Of my own maps of this region, I posted a selection just over a year ago on the Forum here. Unfortunately, this was shortly before the Forum underwent a major revamp to its current incarnation, so the post now looks rather a mess, as we had to embed images rather differently then, using an "[Image_12345]" coding notation, but the images are all still there, just no longer where they were meant to be in relation to the text, so you have to hop up and down to get the full gist properly.
As for references, a couple of atlases I found extremely helpful when I was starting out might be of interest, if you haven't come across them yourself as yet, and a couple of texts.
- Michael Roaf's Cultural Atlas of Mesopotamia and the Ancient Near East (published in 1990), which I was thrilled to discover on checking this evening is NOW FREELY AVAILABLE TO DOWNLOAD COMPLETE (!!!), and with a string of appended corrections, thanks to the kind offices of its author, via the Academia website, as of 2017! Link. I think you will need a (free to join) Academia membership to download the full PDF, but that isn't too onerous. For all its date, it is an astonishingly inspirational work in my opinion.
- The Barrington Atlas of the Greek and Roman World edited by Richard Talbert (2000), which unfortunately isn't available online yet, though it is available for iPad as a download (as of 2013). Otherwise, the hardback version is available to purchase alternatively, which I think still comes with an additional CD-ROM, according to some comments I found online (the library copy I borrowed more than a decade ago had one), including this Wikipedia page, although some of the links from that are now broken. GBP prices (brace yourself!) for the hardback start at about 265 GBP (Amazon UK lists), but the iPad version is a less fearsome circa 15 GBP instead (albeit you'll also need an iPad, so swings and roundabouts...). The Princeton University Press pages for these are here: hardback version -- iPad version. The related Ancient World Mapping Centre website is probably worth a visit as well, albeit they've been having major site issues this year, so a number of links don't work currently. Most of their Free Map pages are still functioning, however, and are certainly worth a look too. The Atlas is another astonishing work, if for a somewhat later period than Roaf's text.
- Civilizations of the Ancient Near East edited by Jack Sasson (1995) is a monumental four-volume collection of specialist essays on all manner of topics for the region. The length and quality of individual contributions can be variable at times, but it is a wonderful means to find out at least some basics on a vast array of topics, with follow-up references to help get you started looking for more. Irritatingly, I can't even find an online description or a complete review of it, though I suspect barring extreme good fortune, it will mean accessing a library copy now anyway.

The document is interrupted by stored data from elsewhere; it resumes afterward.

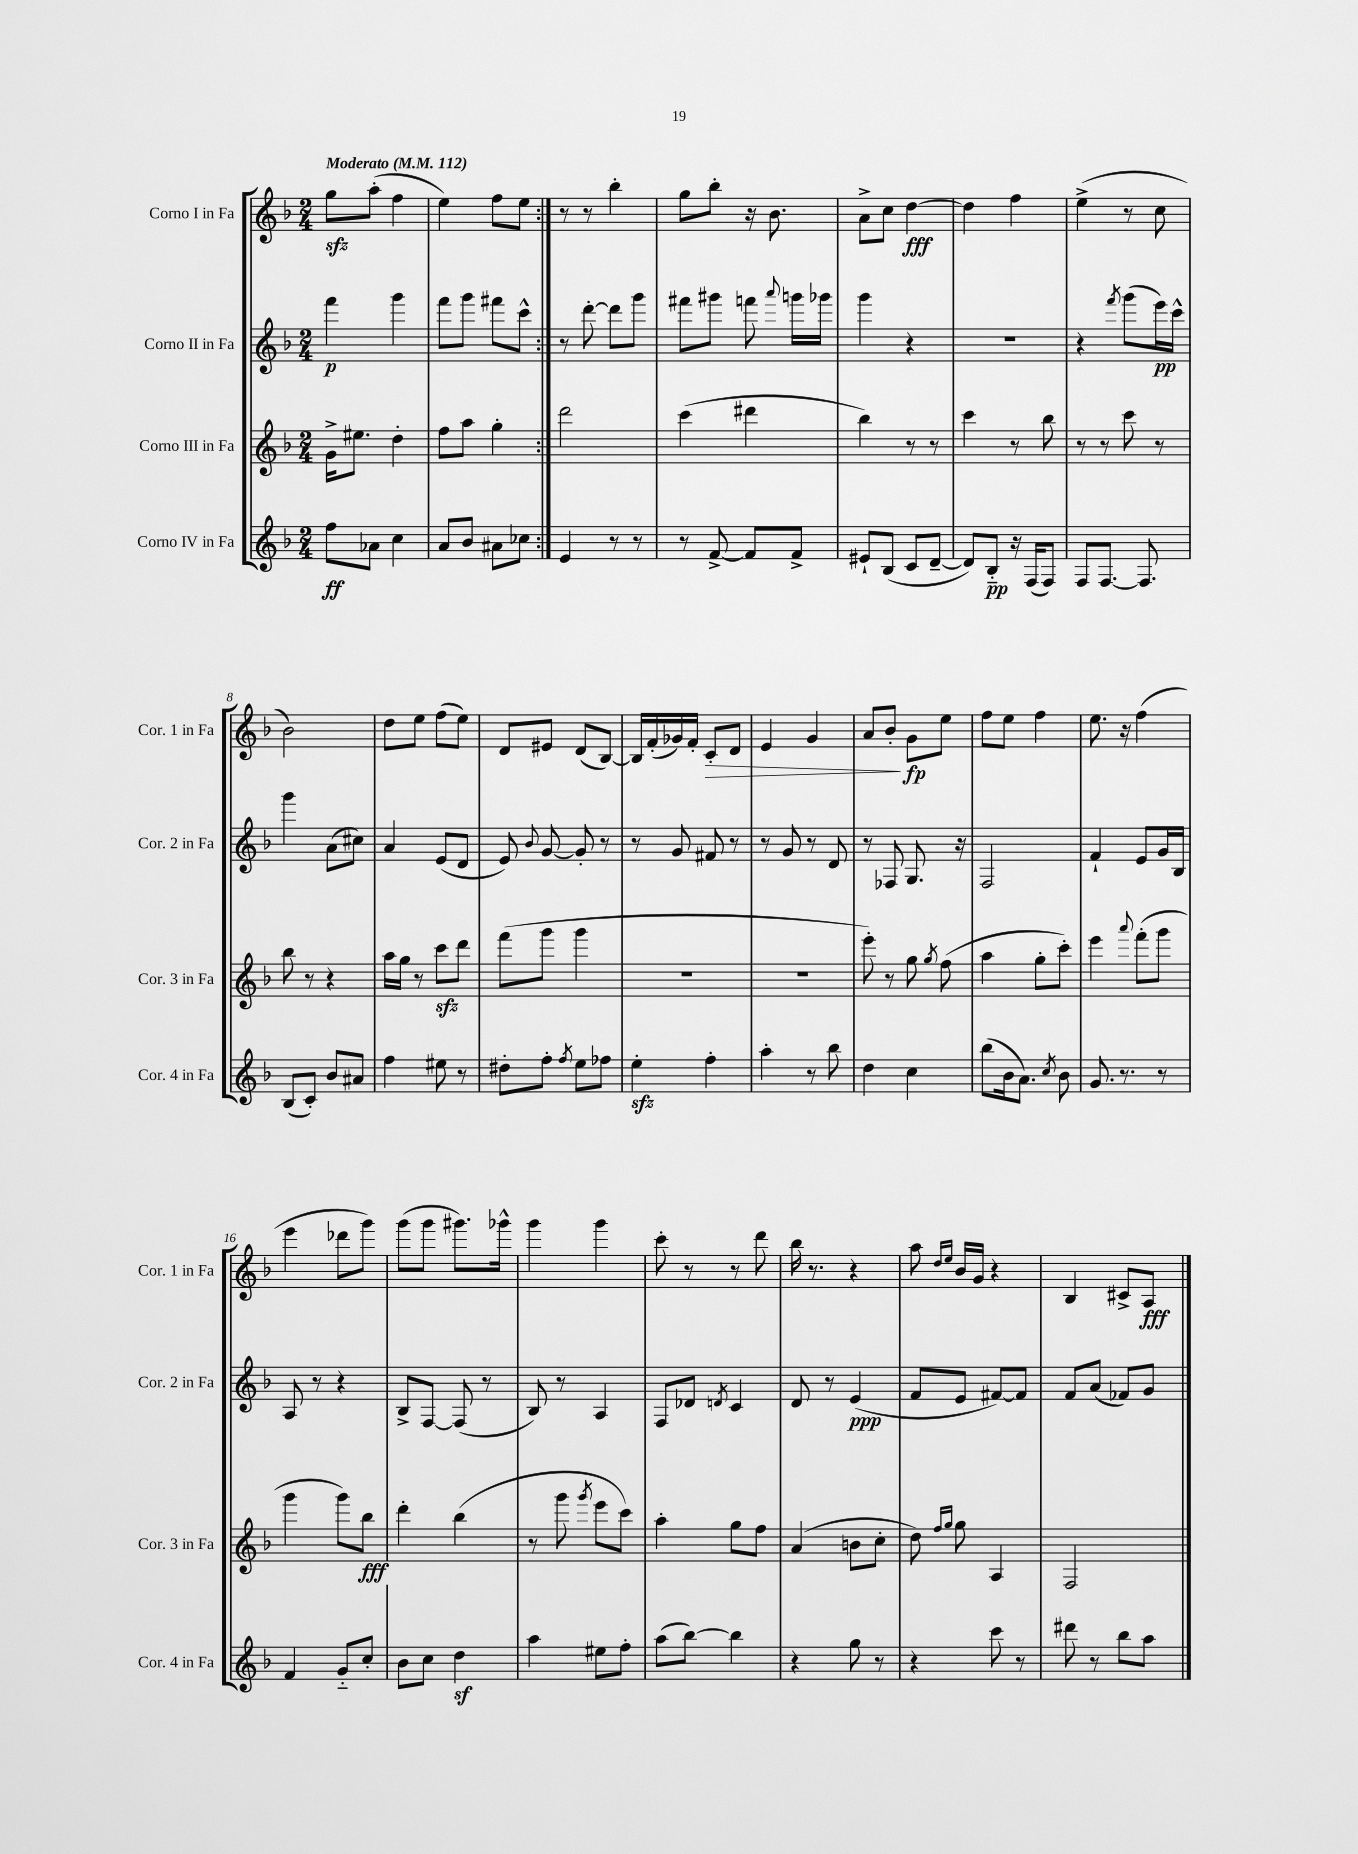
<<
\new StaffGroup <<
\new Staff = "s0" \with { instrumentName = "Corno I in Fa" shortInstrumentName = "Cor. 1 in Fa" } {
    \clef treble \key f \major \numericTimeSignature \time 2/4 \tempo "Moderato" 4 = 112
    \autoBeamOff \repeat volta 2 { g''8[\sfz a''8]-.( f''4 |
    e''4) f''8[ e''8] | }
    r8 r8 bes''4-. |
    g''8[ bes''8]-. r16 bes'8. |
    a'8[-> c''8] d''4~\fff |
    d''4 f''4 |
    e''4->( r8 c''8 |
    bes'2) |
    d''8[ e''8] f''8[( e''8]) |
    d'8[ eis'8] d'8[( bes8]~) |
    bes16[ f'16-.( ges'16) f'16]-. c'8[-.\> d'8] |
    e'4 g'4 |
    a'8[ bes'8]-.\! g'8[\fp e''8] |
    f''8[ e''8] f''4 |
    e''8. r16 f''4( |
    e'''4 des'''8[ g'''8]) |
    g'''8[( g'''8] gis'''8.[) ges'''16]-^ |
    g'''4 g'''4 |
    c'''8-. r8 r8 d'''8 |
    bes''16 r8. r4 |
    a''8 \grace { d''16[ e''16] } bes'16[ g'16] r4 |
    bes4 cis'8[-> a8]\fff \bar "|." |
}
\new Staff = "s1" \with { instrumentName = "Corno II in Fa" shortInstrumentName = "Cor. 2 in Fa" } {
    \clef treble \key f \major \numericTimeSignature \time 2/4
    \autoBeamOff \repeat volta 2 { f'''4\p g'''4 |
    f'''8[ g'''8] fis'''8[ c'''8]-^ | }
    r8 d'''8~-. d'''8[ g'''8] |
    fis'''8[ gis'''8] f'''8 \appoggiatura { a'''8 } g'''16[ ges'''16] |
    g'''4 r4 |
    R2 |
    r4 \acciaccatura { f'''8 } g'''8[( e'''16\pp) c'''16]-^ |
    g'''4 a'8[( cis''8]) |
    a'4 e'8[( d'8] |
    e'8) \appoggiatura { bes'8 } g'8~ g'8-. r8 |
    r8 g'8 fis'8 r8 |
    r8 g'8 r8 d'8 |
    r8 fes8 g8. r16 |
    f2 |
    f'4-! e'8[ g'16 bes16] |
    a8 r8 r4 |
    bes8[-> f8]~ f8( r8 |
    bes8) r8 a4 |
    f8[ des'8] \acciaccatura { d'8 } c'4 |
    d'8 r8 e'4\ppp( |
    f'8[ e'8] fis'8[~) fis'8] |
    f'8[ a'8]( fes'8[) g'8] \bar "|." |
}
\new Staff = "s2" \with { instrumentName = "Corno III in Fa" shortInstrumentName = "Cor. 3 in Fa" } {
    \clef treble \key f \major \numericTimeSignature \time 2/4
    \autoBeamOff \repeat volta 2 { g'16[-> eis''8.] d''4-. |
    f''8[ a''8] g''4-. | }
    d'''2 |
    c'''4( dis'''4 |
    bes''4) r8 r8 |
    c'''4 r8 bes''8 |
    r8 r8 c'''8 r8 |
    bes''8 r8 r4 |
    a''16[ g''16] r8 c'''8[\sfz d'''8] |
    f'''8[( g'''8] g'''4 |
    R2 |
    R2 |
    e'''8-.) r8 g''8 \acciaccatura { g''8 } f''8( |
    a''4 g''8[-. c'''8]-.) |
    e'''4 \appoggiatura { a'''8 } f'''8[-.( g'''8] |
    g'''4 g'''8[) bes''8]\fff |
    d'''4-. bes''4( |
    r8 g'''8 \acciaccatura { g'''8 } e'''8[ c'''8]) |
    a''4-. g''8[ f''8] |
    a'4( b'8[ c''8]-. |
    d''8) \grace { f''16[ g''16] } g''8 a4 |
    f2 \bar "|." |
}
\new Staff = "s3" \with { instrumentName = "Corno IV in Fa" shortInstrumentName = "Cor. 4 in Fa" } {
    \clef treble \key f \major \numericTimeSignature \time 2/4
    \autoBeamOff \repeat volta 2 { f''8[\ff aes'8] c''4 |
    a'8[ bes'8] ais'8[ ces''8] | }
    e'4 r8 r8 |
    r8 f'8~-> f'8[ f'8]-> |
    eis'8[-! bes8]( c'8[ d'8]~-- |
    d'8[) bes8]-_\pp r16 f16[( f8]) |
    f8[ f8.]~ f8. |
    bes8[( c'8]-.) bes'8[ ais'8] |
    f''4 eis''8 r8 |
    dis''8[-. f''8]-. \acciaccatura { f''8 } e''8[ fes''8] |
    e''4-.\sfz f''4-. |
    a''4-. r8 bes''8 |
    d''4 c''4 |
    bes''8[( bes'16 a'8.]) \acciaccatura { c''8 } bes'8 |
    g'8. r8. r8 |
    f'4 g'8[-_ c''8]-. |
    bes'8[ c''8] d''4\sf |
    a''4 eis''8[ f''8]-. |
    a''8[( bes''8]~) bes''4 |
    r4 g''8 r8 |
    r4 c'''8 r8 |
    dis'''8 r8 bes''8[ a''8] \bar "|." |
}
>>
>>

- Ancient Iraq by Georges Roux (1993) is probably THE classic single-volume introductory text to the region and period. It is, incredibly, and despite its date, still currently in print! You can also find it available to borrow or purchase via the Internet Archive here (limited preview version otherwise).
This has taken a lot longer than I'd expected to compile today, so I won't try to say more; there's enough to be going on with already, I suspect in this little lot!